I also got a lot of reading done at Omena. After polishing off a volume of selected letters addresses by our late Superior General Pedro Arrupe, I read Kathleen Norris' The Cloister Walk. Norris' book shows a strong affection for the Benedictine tradition and offers interesting insights on sundry topics related to the psalms, prayer, saints and the experience of 'being church.' I should also say here - because I honestly can't mention The Cloister Walk without doing so - that the book had an interesting cameo in my vocation story, even though I didn't read it until a few days ago. After I told my parents that I was applying to enter the Society, my mother went to the local library in search of books about religious life. As Mom reported later, all they had was The Cloister Walk, which was singularly unhelpful. Later, Mom found a number of useful books on Jesuit and Ignatian topics, including vocation director faves The Fifth Week and In Good Company as well as Paul Mariani's Thirty Days and Bill Byron's superlative Jesuit Saturdays. In any case, The Cloister Walk came first, and I'll always remember that. (Will you, Mom?)

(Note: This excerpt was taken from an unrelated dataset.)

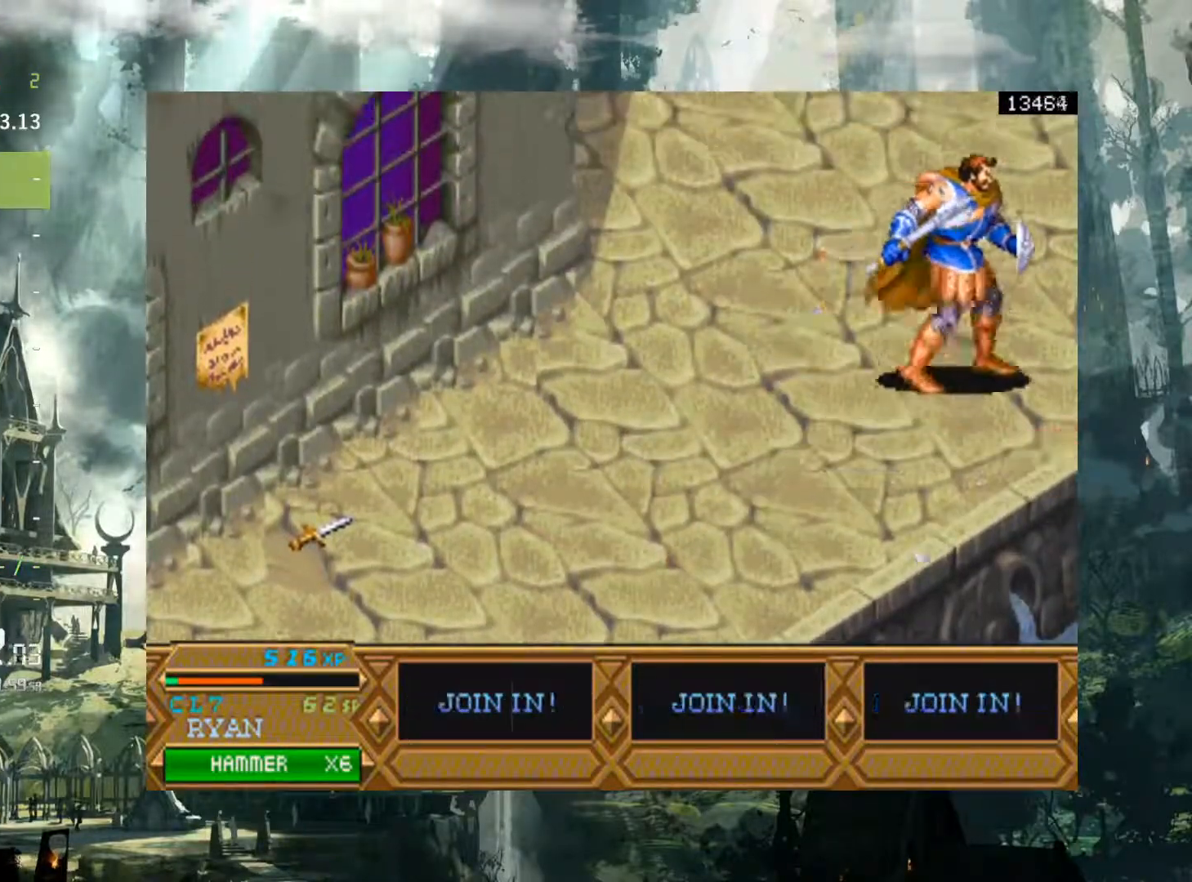
{"buttons": ["DPAD_UP", "DPAD_RIGHT"], "events": []}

Lest you think it took me two weeks to slog through the four-hundred or so pages of The Cloister Walk, I must note that I read a few other books at Omena as well. One of these was Greek Orthodox theologian John Chryssavgis' Light Through Darkness, a fine introduction to Eastern Christian spirituality. After finishing Chryssavgis, I read a modern classic of American religious history that I'd been meaning to pick up for years - Robert Orsi's The Madonna of 115th Street. I enjoyed Orsi's book, but I also appreciated the change of pace that came with the next title on the list - Kathleen Stocking's Letters from the Leelanau. A Leelanau County native, Stocking offers a book full of incisive slice-of-life essays about her home peninsula. As I noted above, I've already fallen in love with the Leelanau, so I look on Stocking's book as a real gem.

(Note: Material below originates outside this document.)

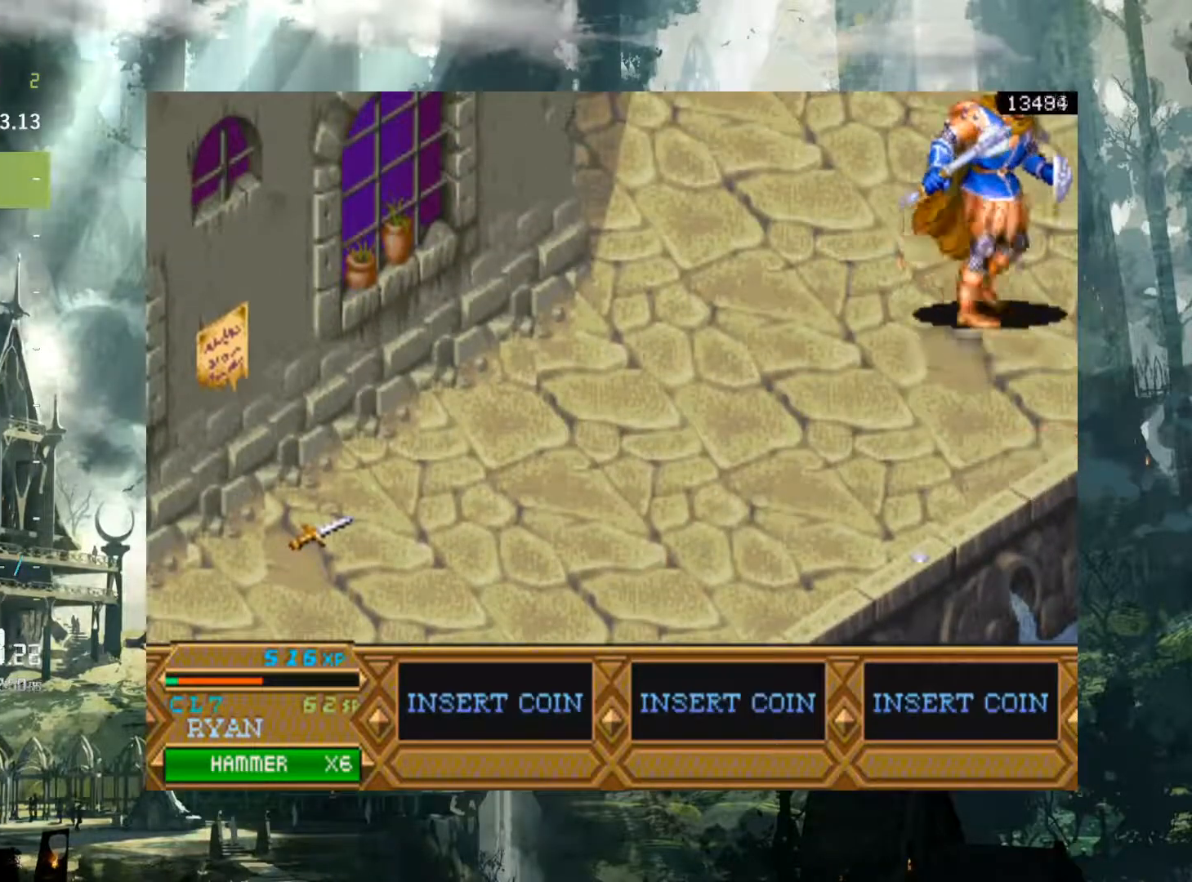
{"buttons": ["DPAD_UP", "DPAD_RIGHT"], "events": []}
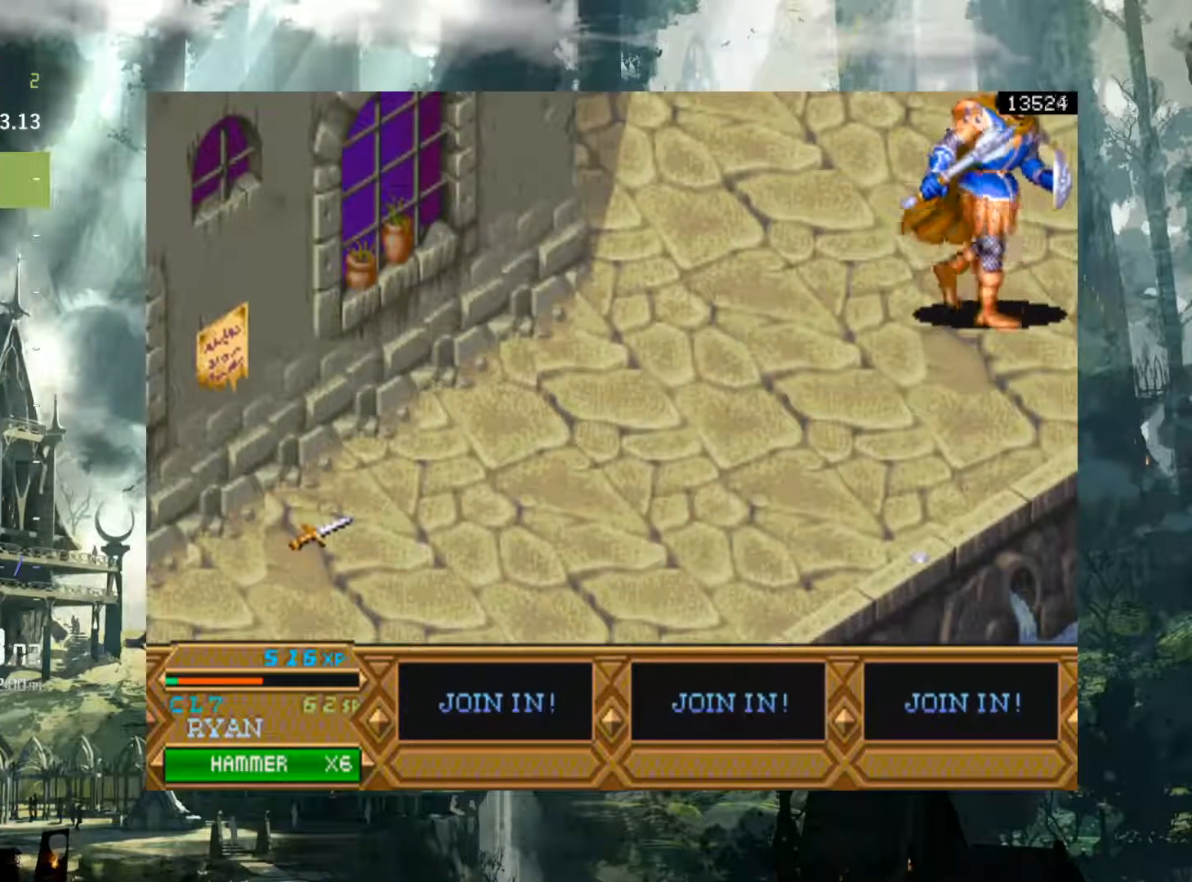
{"buttons": ["DPAD_UP"], "events": [[167, "DPAD_RIGHT", "up"]]}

In novitiate life there's seldom rest for the weary, and my two weeks at Omena provided a welcome vacation in what's been a busy summer. Now it's back to work, however - this weekend the Loyola House community will be busy preparing for our second-year novices' profession of first vows on Sunday. Though a busy time, this is also a happy one, and your prayers for our vovendi would be most welcome. Expect an update on the proceedings sometime in the next couple days. AMDG.